A review of nightmare treatment in PTSD patients at one Veterans Affairs hospital discovered that out of 27 articles, 63% described clonidine to partially relieve nightmare symptoms and 37% described clonidine to have no effect on nightmare symptoms [1]. Compared to prazosin, another agent which influences the alpha adrenergic system, in this case by blocking alpha 1 receptors, clonidine is much less studied with respect to its effect on nightmare symptoms [1].

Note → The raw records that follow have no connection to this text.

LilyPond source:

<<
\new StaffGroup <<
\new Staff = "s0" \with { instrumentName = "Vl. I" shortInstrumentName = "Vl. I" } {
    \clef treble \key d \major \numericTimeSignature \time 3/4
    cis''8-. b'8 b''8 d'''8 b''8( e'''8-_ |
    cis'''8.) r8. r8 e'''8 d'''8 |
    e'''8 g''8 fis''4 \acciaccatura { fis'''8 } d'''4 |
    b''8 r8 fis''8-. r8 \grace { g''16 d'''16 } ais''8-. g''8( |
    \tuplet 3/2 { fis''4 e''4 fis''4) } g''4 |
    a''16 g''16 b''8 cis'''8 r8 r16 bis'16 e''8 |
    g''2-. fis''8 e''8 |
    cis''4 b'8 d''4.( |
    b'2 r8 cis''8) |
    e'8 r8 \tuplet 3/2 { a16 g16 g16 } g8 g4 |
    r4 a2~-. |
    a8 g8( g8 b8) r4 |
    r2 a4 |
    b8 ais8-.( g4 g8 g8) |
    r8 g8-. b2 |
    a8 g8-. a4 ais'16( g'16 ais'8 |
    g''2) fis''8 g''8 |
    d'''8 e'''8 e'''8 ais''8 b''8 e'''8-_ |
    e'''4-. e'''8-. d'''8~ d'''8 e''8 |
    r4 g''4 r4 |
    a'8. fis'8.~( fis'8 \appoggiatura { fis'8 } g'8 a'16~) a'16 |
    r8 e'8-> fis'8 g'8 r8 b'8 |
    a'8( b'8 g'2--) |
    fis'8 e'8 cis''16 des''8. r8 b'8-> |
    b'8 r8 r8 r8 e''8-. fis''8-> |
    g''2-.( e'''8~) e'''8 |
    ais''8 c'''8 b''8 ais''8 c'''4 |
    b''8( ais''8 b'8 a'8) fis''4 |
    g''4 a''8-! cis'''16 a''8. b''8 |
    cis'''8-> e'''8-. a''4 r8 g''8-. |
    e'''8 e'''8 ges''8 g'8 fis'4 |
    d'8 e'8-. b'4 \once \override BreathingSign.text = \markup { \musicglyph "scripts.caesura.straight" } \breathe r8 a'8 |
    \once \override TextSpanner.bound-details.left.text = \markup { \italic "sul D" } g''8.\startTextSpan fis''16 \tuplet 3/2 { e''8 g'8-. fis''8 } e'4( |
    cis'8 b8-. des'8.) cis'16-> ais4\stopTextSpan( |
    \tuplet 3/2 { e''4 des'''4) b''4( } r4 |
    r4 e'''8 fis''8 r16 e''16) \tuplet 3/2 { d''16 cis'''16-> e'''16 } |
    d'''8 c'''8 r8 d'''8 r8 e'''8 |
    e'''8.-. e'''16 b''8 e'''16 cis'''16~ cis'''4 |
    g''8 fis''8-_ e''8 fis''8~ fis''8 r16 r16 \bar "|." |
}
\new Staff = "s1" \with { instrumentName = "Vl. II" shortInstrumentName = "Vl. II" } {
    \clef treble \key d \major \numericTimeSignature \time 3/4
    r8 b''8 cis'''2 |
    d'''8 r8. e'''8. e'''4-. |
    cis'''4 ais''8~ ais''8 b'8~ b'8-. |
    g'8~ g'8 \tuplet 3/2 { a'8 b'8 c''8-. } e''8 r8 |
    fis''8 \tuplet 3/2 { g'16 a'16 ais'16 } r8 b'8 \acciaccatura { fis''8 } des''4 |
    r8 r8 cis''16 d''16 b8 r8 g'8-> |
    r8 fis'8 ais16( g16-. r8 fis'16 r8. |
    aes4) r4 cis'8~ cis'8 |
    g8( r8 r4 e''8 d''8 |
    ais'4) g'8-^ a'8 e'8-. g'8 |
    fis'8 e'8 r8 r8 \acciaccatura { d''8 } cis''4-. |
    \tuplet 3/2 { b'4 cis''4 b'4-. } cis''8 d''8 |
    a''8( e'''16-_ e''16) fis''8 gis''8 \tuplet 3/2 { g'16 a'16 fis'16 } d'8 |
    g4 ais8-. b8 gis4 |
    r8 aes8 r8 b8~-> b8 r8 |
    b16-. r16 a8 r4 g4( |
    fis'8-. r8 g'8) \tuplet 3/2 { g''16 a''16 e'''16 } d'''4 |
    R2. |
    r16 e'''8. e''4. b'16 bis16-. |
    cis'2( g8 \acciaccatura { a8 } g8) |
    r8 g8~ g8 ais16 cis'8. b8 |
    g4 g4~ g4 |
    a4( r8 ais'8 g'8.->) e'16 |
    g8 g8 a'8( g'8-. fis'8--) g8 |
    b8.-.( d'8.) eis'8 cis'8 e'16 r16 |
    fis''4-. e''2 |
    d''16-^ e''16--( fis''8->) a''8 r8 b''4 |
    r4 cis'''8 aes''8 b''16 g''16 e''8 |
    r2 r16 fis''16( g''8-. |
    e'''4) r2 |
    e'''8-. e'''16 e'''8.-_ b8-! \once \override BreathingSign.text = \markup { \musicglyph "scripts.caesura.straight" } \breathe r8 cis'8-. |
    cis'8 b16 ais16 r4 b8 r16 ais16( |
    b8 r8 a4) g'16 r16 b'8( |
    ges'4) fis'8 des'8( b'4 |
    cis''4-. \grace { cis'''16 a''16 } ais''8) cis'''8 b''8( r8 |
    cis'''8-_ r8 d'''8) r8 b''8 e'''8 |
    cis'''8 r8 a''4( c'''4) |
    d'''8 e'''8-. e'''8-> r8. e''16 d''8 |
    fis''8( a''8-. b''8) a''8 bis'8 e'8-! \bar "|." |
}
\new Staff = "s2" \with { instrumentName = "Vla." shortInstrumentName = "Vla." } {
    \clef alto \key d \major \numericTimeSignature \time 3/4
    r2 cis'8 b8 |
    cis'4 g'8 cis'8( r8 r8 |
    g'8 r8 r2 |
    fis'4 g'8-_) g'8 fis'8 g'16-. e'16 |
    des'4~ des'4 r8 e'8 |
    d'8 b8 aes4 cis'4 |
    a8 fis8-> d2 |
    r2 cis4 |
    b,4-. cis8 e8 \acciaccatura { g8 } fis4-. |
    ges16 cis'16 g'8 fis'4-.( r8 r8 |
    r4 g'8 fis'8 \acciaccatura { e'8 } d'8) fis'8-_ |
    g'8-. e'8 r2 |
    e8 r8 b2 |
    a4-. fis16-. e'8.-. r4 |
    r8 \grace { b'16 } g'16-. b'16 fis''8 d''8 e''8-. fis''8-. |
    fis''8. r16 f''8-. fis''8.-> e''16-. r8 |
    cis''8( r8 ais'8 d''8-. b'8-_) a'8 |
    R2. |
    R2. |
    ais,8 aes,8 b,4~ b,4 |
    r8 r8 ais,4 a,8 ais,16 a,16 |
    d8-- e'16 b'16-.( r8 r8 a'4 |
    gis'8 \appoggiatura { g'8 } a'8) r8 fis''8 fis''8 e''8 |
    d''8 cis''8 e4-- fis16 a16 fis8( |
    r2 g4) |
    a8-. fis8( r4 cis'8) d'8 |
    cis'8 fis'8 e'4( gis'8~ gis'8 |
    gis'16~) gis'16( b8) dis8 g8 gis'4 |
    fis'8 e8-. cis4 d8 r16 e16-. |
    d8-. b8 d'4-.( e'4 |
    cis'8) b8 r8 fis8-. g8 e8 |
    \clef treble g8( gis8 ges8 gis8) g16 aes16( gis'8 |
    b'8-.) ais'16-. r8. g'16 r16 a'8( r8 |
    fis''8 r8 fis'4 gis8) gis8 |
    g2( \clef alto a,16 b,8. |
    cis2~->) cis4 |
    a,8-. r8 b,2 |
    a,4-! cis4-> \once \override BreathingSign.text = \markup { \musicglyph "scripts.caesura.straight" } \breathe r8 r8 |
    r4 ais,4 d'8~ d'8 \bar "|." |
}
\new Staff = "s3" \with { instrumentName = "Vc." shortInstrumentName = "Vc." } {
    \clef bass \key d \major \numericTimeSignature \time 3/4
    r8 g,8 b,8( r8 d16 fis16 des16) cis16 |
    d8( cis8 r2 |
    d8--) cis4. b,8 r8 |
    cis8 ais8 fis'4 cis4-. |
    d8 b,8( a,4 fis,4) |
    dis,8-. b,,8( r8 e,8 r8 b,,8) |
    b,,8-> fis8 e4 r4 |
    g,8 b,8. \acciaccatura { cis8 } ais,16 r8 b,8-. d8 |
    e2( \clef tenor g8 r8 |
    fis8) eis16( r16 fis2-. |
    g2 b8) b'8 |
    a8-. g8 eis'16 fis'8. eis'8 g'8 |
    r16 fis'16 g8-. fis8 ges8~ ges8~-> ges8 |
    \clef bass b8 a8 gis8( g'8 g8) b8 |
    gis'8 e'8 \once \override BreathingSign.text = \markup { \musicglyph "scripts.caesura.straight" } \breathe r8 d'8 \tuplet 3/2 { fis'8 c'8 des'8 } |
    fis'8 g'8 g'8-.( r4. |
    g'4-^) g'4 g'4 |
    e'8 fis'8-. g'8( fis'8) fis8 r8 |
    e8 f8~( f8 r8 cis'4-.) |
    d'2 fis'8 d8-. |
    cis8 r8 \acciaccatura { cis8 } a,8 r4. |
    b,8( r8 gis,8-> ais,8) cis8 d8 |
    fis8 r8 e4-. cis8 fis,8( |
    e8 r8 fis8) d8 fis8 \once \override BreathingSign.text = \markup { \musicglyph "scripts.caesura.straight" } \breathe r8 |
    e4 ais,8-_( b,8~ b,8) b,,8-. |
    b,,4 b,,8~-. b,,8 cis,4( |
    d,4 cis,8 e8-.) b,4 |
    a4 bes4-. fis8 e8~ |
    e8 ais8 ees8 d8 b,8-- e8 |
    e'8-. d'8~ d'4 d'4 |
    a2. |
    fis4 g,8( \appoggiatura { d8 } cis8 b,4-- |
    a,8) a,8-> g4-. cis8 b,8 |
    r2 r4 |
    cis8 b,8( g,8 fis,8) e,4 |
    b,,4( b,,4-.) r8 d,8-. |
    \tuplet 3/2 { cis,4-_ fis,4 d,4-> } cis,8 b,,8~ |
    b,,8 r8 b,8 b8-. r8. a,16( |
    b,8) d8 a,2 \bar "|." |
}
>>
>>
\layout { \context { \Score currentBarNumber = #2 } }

A clear mechanism of action for clonidine’s ability to control nightmare symptoms does not appear to have been identified in the literature to date. Others have speculated this may be because clonidine seems to alter the proportions of REM and non-REM sleep in a dose-dependent manner. In a study by Miyazaki et al., low-dose clonidine (0.025 mg) significantly decreased non-REM sleep duration and increased REM sleep duration. Medium-dose clonidine (0.15 mg) increased non-REM sleep duration and decreased REM sleep duration, and additionally elongated REM latency. REM sleep generation is believed to be permitted by the decreased activity of noradrenergic neurons in the locus coeruleus. It was proposed that at the lower dose, clonidine preferentially bound presynaptic alpha-2 receptors on noradrenergic neurons in the locus coeruleus, permitting REM sleep. However, at the higher dose, clonidine is believed to also bind postsynaptic alpha-2 receptors, acting as an autoreceptor and reducing norepinephrine release at the locus coeruleus, thus decreasing REM sleep [12, 13]. Another proposed mechanism is that clonidine may play a role in memory consolidation. In rats, clonidine was found to decrease the freeze response to an auditory tone which had been conditioned to be associated with a shock stimulus. It was suggested that clonidine disrupted the reconsolidation process of fear memories, impairing the rats’ ability to associate the auditory tone with the shock stimulus [14].

These possible mechanisms may offer partial explanations for clonidine’s role in decreasing nightmares. However, a change in REM sleep duration might indicate that incidence of dreaming overall, rather than just nightmares, would be impacted. Clonidine is not known to decrease the amount of dreaming overall or have preferential efficacy for trauma-themed nightmares over nightmares with other content. Additionally, whether clonidine has an impact on memory consolidation would not necessarily explain its role in controlling nightmares specifically. Further formal medication trials are the ideal future direction for establishing this role for clonidine.

This patient provided informed consent for publication of this case report on October 27, 2021.

Conflicts of Interest

The authors have no conflicts of interest to report.